Work instruction — Precisely the lines from the one with "Step: Change line" through the end of the data, both included, must make up the response, each restated word for word.

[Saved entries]
_ _ _ _ _ _ _

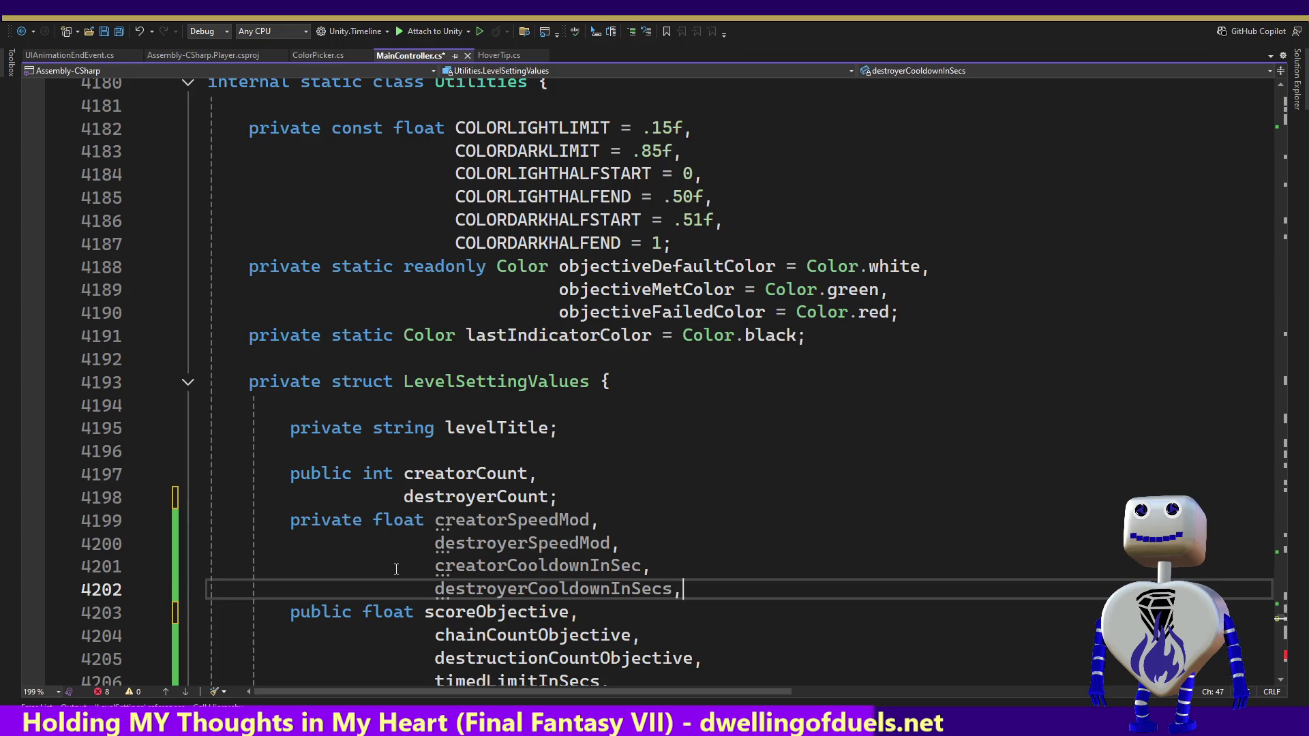
key(ctrl+z)
Step: Change line 4199 to public float and outdent destroyerSpeedMod and both cooldown fields by one space
key(Up)
key(Up)
key(Up)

_ _ _ _ _ _ _

Exercise response —
Step: Change line 4199 to public float and outdent destroyerSpeedMod and both cooldown fields by one space
key(Up)
key(Up)
key(Up)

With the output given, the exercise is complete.